Can Hogan work with the legislature on these challenges?
Audited financial statements show historical spending; budgetary information has limited use
The State’s budgetary calculations show a positive balance of almost $800 million of rainy day money. Budget reporting, however, can be gimmicky. In this case Maryland maintains $800 million cash in the bank, but that cash is committed for “…legislated purposes or to liquidate contracts and purchase orders of the prior period;” and one dollar cannot be spent twice on two objects.
Differences between generally-accepted accounting principles relied on by Moody’s, and budgetary accounting highlight the fact that budgets are “cash-basis” constructs of the governor and the legislature that need not comply with generally accepted accounting principles; aren’t a comprehensive basis of accounting created by any independent standards-setting body; and (lastly) they aren’t audited (although they are closely monitored by the Department of Legislative Services.)
Negative equity of the state is worse than every county’s equity
At the end of fiscal 2014, the state of Maryland is in worse shape than any of Maryland’s 23 counties and the City of Baltimore, according to a January 2015 study by the Department of Legislative Services, Overview of Maryland Local Governments—Financial and Demographic Information (page 111).

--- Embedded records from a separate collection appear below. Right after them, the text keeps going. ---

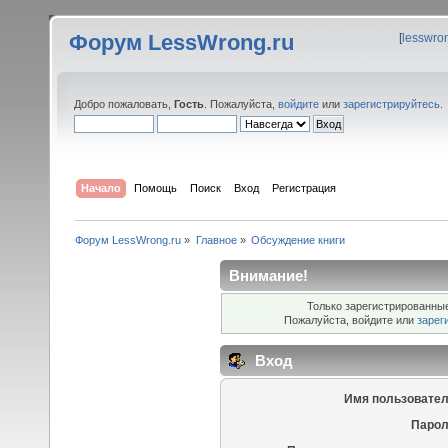
Форум LessWrong.ru
[
lesswro
Добро пожаловать,
Гость
. Пожалуйста,
войдите
или
зарегистрируйтесь
.
Начало
Помощь
Поиск
Вход
Регистрация
Форум LessWrong.ru
»
Главное
»
Обсуждение книги
Внимание!
Только зарегистрированные
Пожалуйста, войдите или
зарег
Вход
Имя пользовател
Парол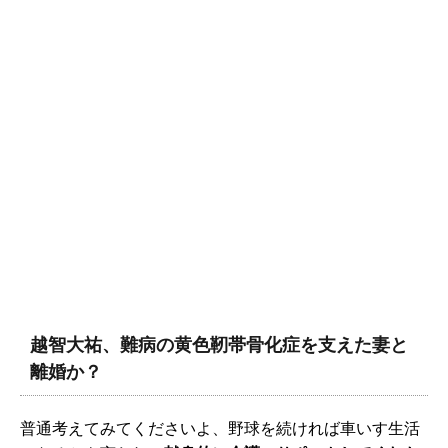
越智大祐、難病の黄色靭帯骨化症を支えた妻と
離婚か？
普通考えてみてくださいよ、野球を続ければ車いす生活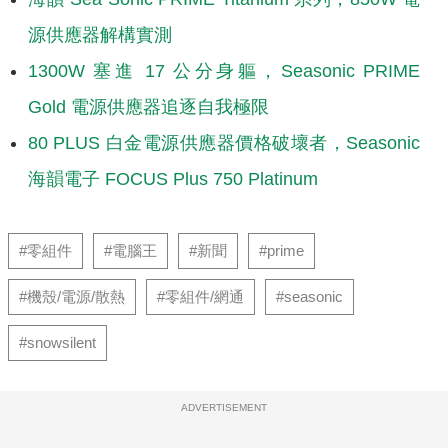
源供應器解構實測
1300W 塞進 17 公分身軀，Seasonic PRIME
Gold 電源供應器追逐自我極限
80 PLUS 白金電源供應器價格破壞者，Seasonic
海韻電子 FOCUS Plus 750 Platinum
#零組件
#電腦王
#新聞
#prime
#機殼/電源/散熱
#零組件/網通
#seasonic
#snowsilent
ADVERTISEMENT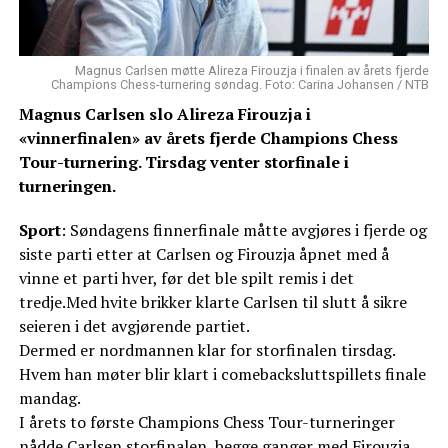
Magnus Carlsen møtte Alireza Firouzja i finalen av årets fjerde
Champions Chess-turnering søndag. Foto: Carina Johansen / NTB
Magnus Carlsen slo Alireza Firouzja i
«vinnerfinalen» av årets fjerde Champions Chess
Tour-turnering. Tirsdag venter storfinale i
turneringen.
Sport
: Søndagens finnerfinale måtte avgjøres i fjerde og
siste parti etter at Carlsen og Firouzja åpnet med å
vinne et parti hver, før det ble spilt remis i det
tredje.Med hvite brikker klarte Carlsen til slutt å sikre
seieren i det avgjørende partiet.
Dermed er nordmannen klar for storfinalen tirsdag.
Hvem han møter blir klart i comebacksluttspillets finale
mandag.
I årets to første Champions Chess Tour-turneringer
nådde Carlsen storfinalen, begge ganger med Firouzja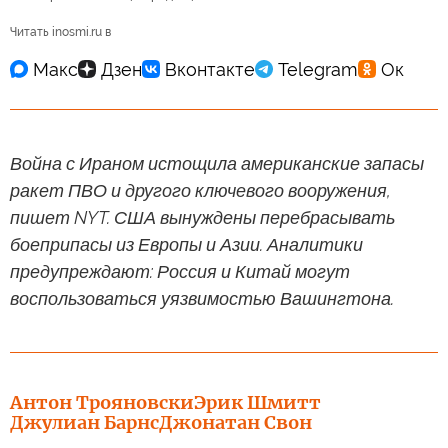
Читать inosmi.ru в
Война с Ираном истощила американские запасы
ракет ПВО и другого ключевого вооружения,
пишет NYT. США вынуждены перебрасывать
боеприпасы из Европы и Азии. Аналитики
предупреждают: Россия и Китай могут
воспользоваться уязвимостью Вашингтона.
Антон Трояновски
Эрик Шмитт
Джулиан Барнс
Джонатан Свон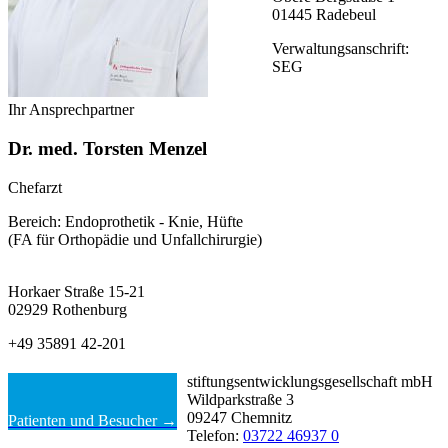
01445 Radebeul
Verwaltungsanschrift:
SEG
Ihr Ansprechpartner
Dr. med. Torsten Menzel
Chefarzt
Bereich: Endoprothetik - Knie, Hüfte
(FA für Orthopädie und Unfallchirurgie)
Horkaer Straße 15-21
02929 Rothenburg
+49 35891 42-201
stiftungsentwicklungsgesellschaft mbH
Wildparkstraße 3
09247 Chemnitz
Patienten und Besucher →
Telefon:
03722 46937 0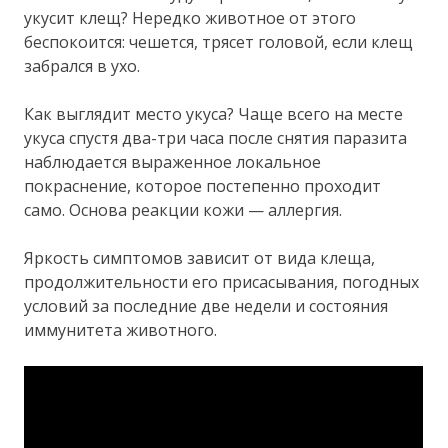
укусит клещ? Нередко животное от этого
беспокоится: чешется, трясет головой, если клещ
забрался в ухо.
Как выглядит место укуса? Чаще всего на месте
укуса спустя два-три часа после снятия паразита
наблюдается выраженное локальное
покраснение, которое постепенно проходит
само. Основа реакции кожи — аллергия.
Яркость симптомов зависит от вида клеща,
продолжительности его присасывания, погодных
условий за последние две недели и состояния
иммунитета животного.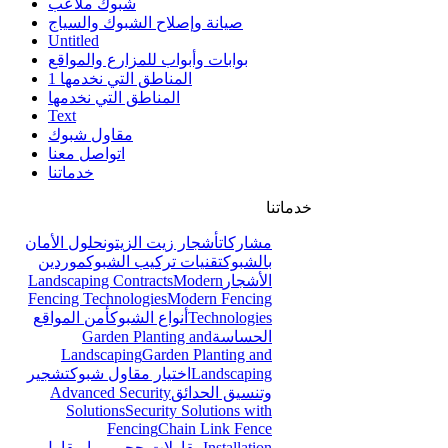
شبوك ملاعب
صيانة وإصلاح الشبوك والسياج
Untitled
بوابات وأبواب للمزارع والمواقع
المناطق التي نخدمها 1
المناطق التي نخدمها
Text
مقاول شبوك
اتواصل معنا
خدماتنا
خدماتنا
مشاركات
أشجار زيت الزيتون
حلول الأمان
بالشبوك
تقنيات تركيب الشبوك
موردين
الأشجار
Modern
Landscaping Contracts
Fencing Technologies
Modern Fencing
Technologies
أنواع الشبوك
أمن المواقع
الحساسة
Garden Planting and
Landscaping
Garden Planting and
Landscaping
اختيار مقاول شبوك
تشجير
وتنسيق الحدائق
Advanced Security
Solutions
Security Solutions with
Fencing
Chain Link Fence
Installation
مقاولات حجر ربراب
مقاول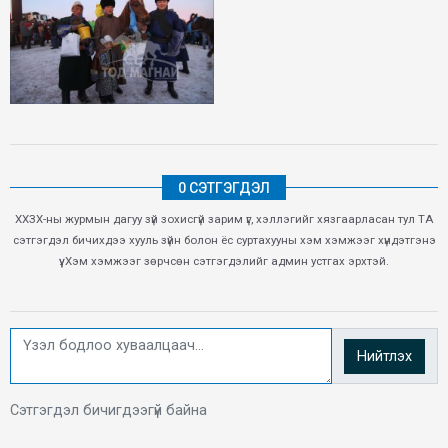
0 СЭТГЭГДЭЛ
ХХЗХ-ны журмын дагуу зүй зохисгүй зарим үг, хэллэгийг хязгаарласан тул ТА
сэтгэгдэл бичихдээ хууль зүйн болон ёс суртахууны хэм хэмжээг хүндэтгэнэ
үү. Хэм хэмжээг зөрчсөн сэтгэгдэлийг админ устгах эрхтэй.
Нийтлэх
Сэтгэгдэл бичигдээгүй байна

Impediments to matching revenues and spending
Perhaps the largest impediment to more closely aligning spending with revenues is mandated spending that puts substantially more than half the budget off the table for budget cutting. Education spending must maintain at least the previous year’s per-pupil spending level; at about $15,000/student. Debt service costs are dictated by the terms of the revenue bonds and cannot be altered without defaulting. And so forth.
Creative financing
Legislators use creative financing each year using a “To Do” list to juggle budget numbers and bring them into nominal balance.
This year’s plan required, among other things, increasing state revenues by adjusting estimates for $10 million more revenue for the “Early Medical Loss Ratio Payment,” which is clawback of money from managed care organizations whose administrative costs are higher than mandated by the Affordable Care Act; and diverting Chesapeake Bay 2010 Fund Revenue of $8 million to the general fund.

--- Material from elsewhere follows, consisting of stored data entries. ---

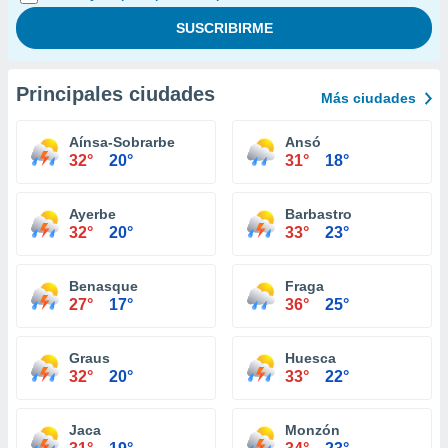
Principales ciudades
Más ciudades
Aínsa-Sobrarbe
Ansó
32°
20°
31°
18°
Ayerbe
Barbastro
32°
20°
33°
23°
Benasque
Fraga
27°
17°
36°
25°
Graus
Huesca
32°
20°
33°
22°
Jaca
Monzón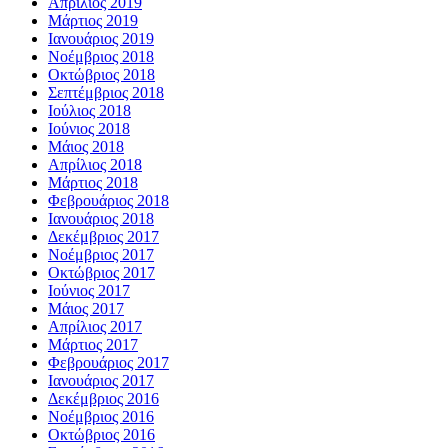
Απρίλιος 2019
Μάρτιος 2019
Ιανουάριος 2019
Νοέμβριος 2018
Οκτώβριος 2018
Σεπτέμβριος 2018
Ιούλιος 2018
Ιούνιος 2018
Μάιος 2018
Απρίλιος 2018
Μάρτιος 2018
Φεβρουάριος 2018
Ιανουάριος 2018
Δεκέμβριος 2017
Νοέμβριος 2017
Οκτώβριος 2017
Ιούνιος 2017
Μάιος 2017
Απρίλιος 2017
Μάρτιος 2017
Φεβρουάριος 2017
Ιανουάριος 2017
Δεκέμβριος 2016
Νοέμβριος 2016
Οκτώβριος 2016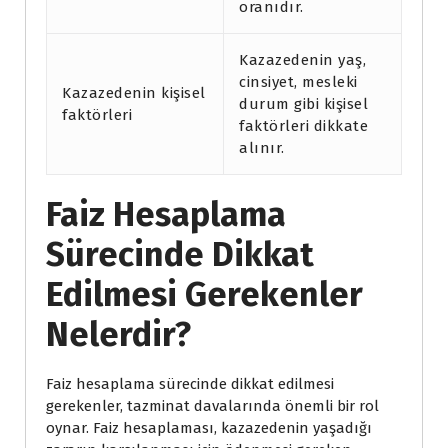
oranıdır.
Kazazedenin yaş,
cinsiyet, mesleki
Kazazedenin kişisel
durum gibi kişisel
faktörleri
faktörleri dikkate
alınır.
Faiz Hesaplama
Sürecinde Dikkat
Edilmesi Gerekenler
Nelerdir?
Faiz hesaplama sürecinde dikkat edilmesi
gerekenler, tazminat davalarında önemli bir rol
oynar. Faiz hesaplaması, kazazedenin yaşadığı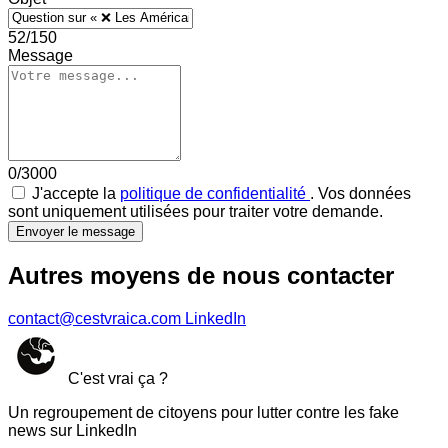
52/150
Message
0/3000
J'accepte la
politique de confidentialité
. Vos données
sont uniquement utilisées pour traiter votre demande.
Envoyer le message
Autres moyens de nous contacter
contact@cestvraica.com
LinkedIn
C'est vrai ça ?
Un regroupement de citoyens pour lutter contre les fake
news sur LinkedIn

In addition, the legislature planned to transfer $100 million from the Local Income Tax Reserve Account and $38 million from Transfer Taxes; $11 million from Program Open Space monies; $8 million from the State Unemployment Compensation Fund; and $6 million from the Strategic Energy Investment Fund.
The final numbers were modified in the budget reconciliation bill to be signed by Hogan. However, the law Hogan will sign partially continues the legislature’s creative budgeting signed off by O’Malley over the past eight years.